An experimental analysis of the effect of sample size on the efficiency of Count Data Models
Abstract
Many multivariate analysts are of the view that bigger sample sizes yield very efficient models. However, this claim has not been verified for count data models. This study embarked on an experimental analysis of the effect of sample size on the efficiency of the Poisson regression model (PRM), Negative binomial regression model (NBRM), Zero-inflated Poisson (ZIP), Zero-inflated negative binomial (ZINB), Poisson Hurdle model (PHM) and Negative binomial hurdle model (NBH(M). The study comprised two parts (Part A and Part B). The data used in Part A were sourced from Data First and were collected by Statistics South Africa through the Marriages and Divorces database.
In Part A, the six models were applied to ten random samples selected from the Marriages and Divorces dataset.

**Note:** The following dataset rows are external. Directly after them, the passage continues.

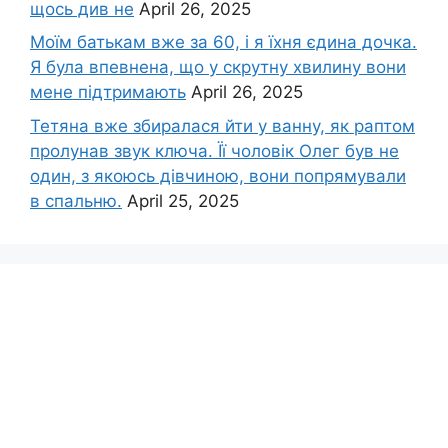
щось див не
April 26, 2025
Моїм батькам вже за 60, і я їхня єдина дочка.
Я була впевнена, що у скрутну хвилину вони
мене підтримають
April 26, 2025
Тетяна вже збиралася йти у ванну, як раптом
пролунав звук ключа. Її чоловік Олег був не
один, з якоюсь дівчиною, вони попрямували
в спальню.
April 25, 2025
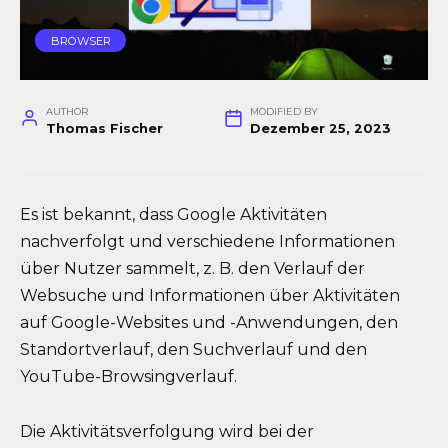
BROWSER
AUTHOR
MODIFIED BY
Thomas Fischer
Dezember 25, 2023
Es ist bekannt, dass Google Aktivitäten
nachverfolgt und verschiedene Informationen
über Nutzer sammelt, z. B. den Verlauf der
Websuche und Informationen über Aktivitäten
auf Google-Websites und -Anwendungen, den
Standortverlauf, den Suchverlauf und den
YouTube-Browsingverlauf.
Die Aktivitätsverfolgung wird bei der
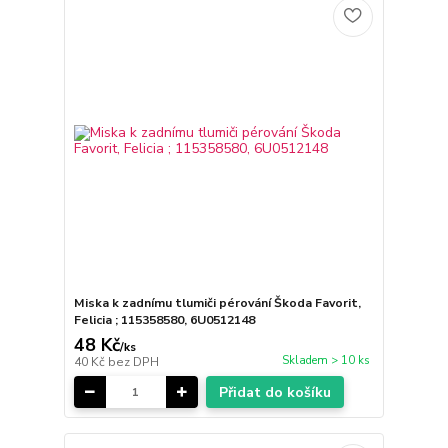
Miska k zadnímu tlumiči pérování Škoda Favorit,
Felicia ; 115358580, 6U0512148
48 Kč
/
ks
Skladem > 10 ks
40 Kč
bez DPH
Přidat do košíku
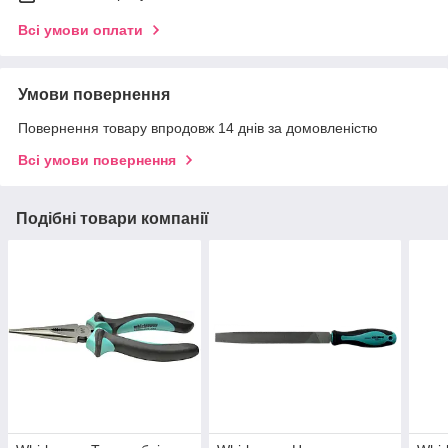
Всі умови оплати
Умови повернення
Повернення товару впродовж 14 днів за домовленістю
Всі умови повернення
Подібні товари компанії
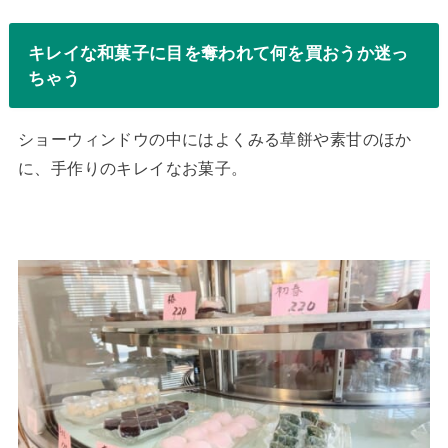
キレイな和菓子に目を奪われて何を買おうか迷っ
ちゃう
ショーウィンドウの中にはよくみる草餅や素甘のほか
に、手作りのキレイなお菓子。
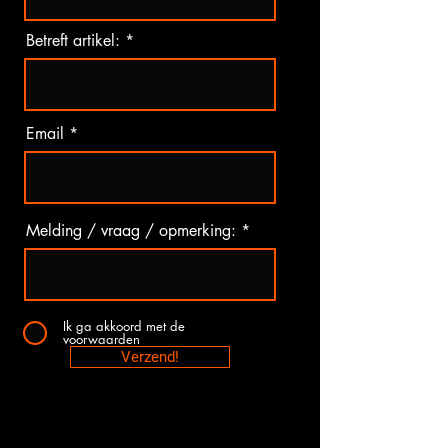
Betreft artikel:
Email
Melding / vraag / opmerking:
Ik ga akkoord met de
voorwaarden
Verzend!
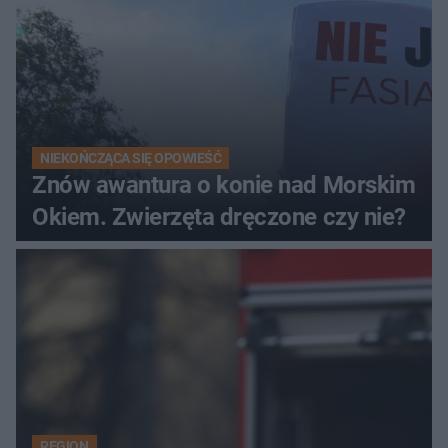
NIEKOŃCZĄCA SIĘ OPOWIEŚĆ
Znów awantura o konie nad Morskim
Okiem. Zwierzęta dręczone czy nie?
REGION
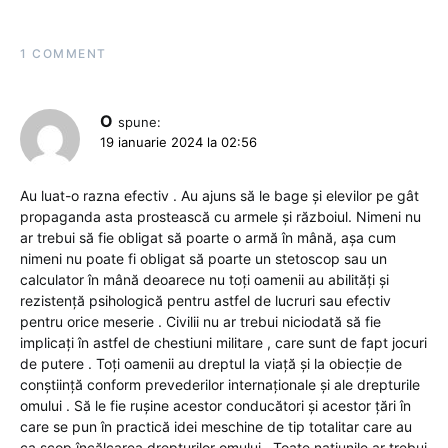
1 COMMENT
O
spune:
19 ianuarie 2024 la 02:56
Au luat-o razna efectiv . Au ajuns să le bage și elevilor pe gât
propaganda asta prostească cu armele și războiul. Nimeni nu
ar trebui să fie obligat să poarte o armă în mână, așa cum
nimeni nu poate fi obligat să poarte un stetoscop sau un
calculator în mână deoarece nu toți oamenii au abilități și
rezistență psihologică pentru astfel de lucruri sau efectiv
pentru orice meserie . Civilii nu ar trebui niciodată să fie
implicați în astfel de chestiuni militare , care sunt de fapt jocuri
de putere . Toți oamenii au dreptul la viață și la obiecție de
conștiință conform prevederilor internaționale și ale drepturile
omului . Să le fie rușine acestor conducători și acestor țări în
care se pun în practică idei meschine de tip totalitar care au
ca scop încălcarea drepturilor omului . Toate națiunile ar trebui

The sample sizes ranged from 4392 to 43916 and differed by 10%. Part B applied the six models to five simulated datasets with sizes ranging from 50 000 to 1000 000. The models were compared using the Akaike Information Criterion (AIC), Bayesian Information Criterion (BIC), Vuong’s test, McFadden RSQ, Mean Square Error (MSE) and Mean Absolute Deviation (MAD). The results from Part A revealed that generally, the Negative Binomial-based models outperformed Poisson-based models. However, the results from Part A did not show the effect of sample size variations on the efficiency of the models because there was no consistency in the change in the values of model comparison criteria as the sample size increased. The results from Part B were inconclusive, hence were not meaningful.